Use no-touch systems and antimicrobial finishes.
Doors at an entrance should be automatic so that patients don’t have to touch anything. Technology that supports self-check-in, self-rooming, and/or automatic staff alerts of patient arrival can help reduce the need for a patient to stand in line, use a pen to sign in, or wait for service when they are more likely to touch things or be in close proximity to others. Countertops, furniture, and fixtures can all have an antimicrobial finish such as copper that reduces the chances of transmission of bacteria.
Determine whether a patient should come to the cancer center at all.
For patients who are in chemotherapy but need to travel a fair distance for treatment, a CBC test can be obtained at a smaller location closer to the patient, with timely results indicating whether a patient is well enough for chemotherapy. Saving a patient a trip until they are feeling better reduces unnecessary exposure. And with many oral chemotherapies being offered to patients, a growing number of patients can stay at home with companion monitoring telehealth visits with providers and nurse navigators.
Implement regular telehealth visits to gauge patient health and intervene before they develop complications.

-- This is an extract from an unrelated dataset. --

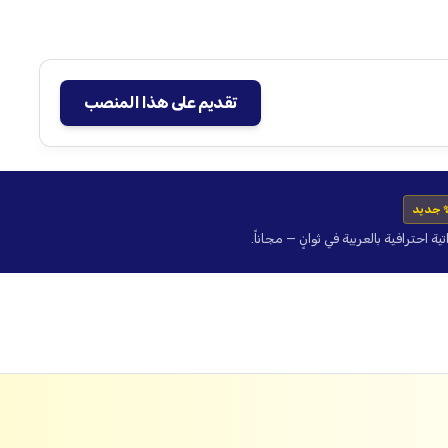
تقديم على هذا المنصب
 جديد
حترافية بالعربية في ثوانٍ — مجاناً.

It’s possible that some check-ups with patients do not have to be done in the cancer center at all but can occur via telehealth, particularly if the check-up is not on a treatment visit. For patients in cancer treatment, having telehealth access to a provider to inquire about potential complications, such as side effects, may elevate a patient’s priority to be seen for care before a patient becomes more severe, or may reassure a patient who may otherwise come for an unnecessary visit.
In the future, architectural planners will no doubt learn from changes to physical access that we are all currently experiencing due to the surge in COVID-19 cases. A cancer patient’s exposure to the virus could be catastrophic. How will facilities manage access if healthcare providers need to know a visitor’s illness status before their arrival at a facility? We may see phone apps help patients track daily how they are feeling and any symptoms, alert staff of visit need, or help manage those symptoms before a visit is needed. In China, police wear heat-sensing infrared devices that can check a person’s temperature from 15 feet away. Hypothetically, if these were available to staff at entrances, then some visitors could be treated more safely. It’s possible that screening or triage is needed at some cancer center entrances, such as it is in emergency departments. Surfaces may need wiping down much more often, particularly in high-traffic public areas such as lobbies and waiting.
As treatments and technologies evolve, cancer patient needs will evolve also, creating a need to provide access and service differently. Planners and architects will continuously need to adjust their approaches to these design challenges.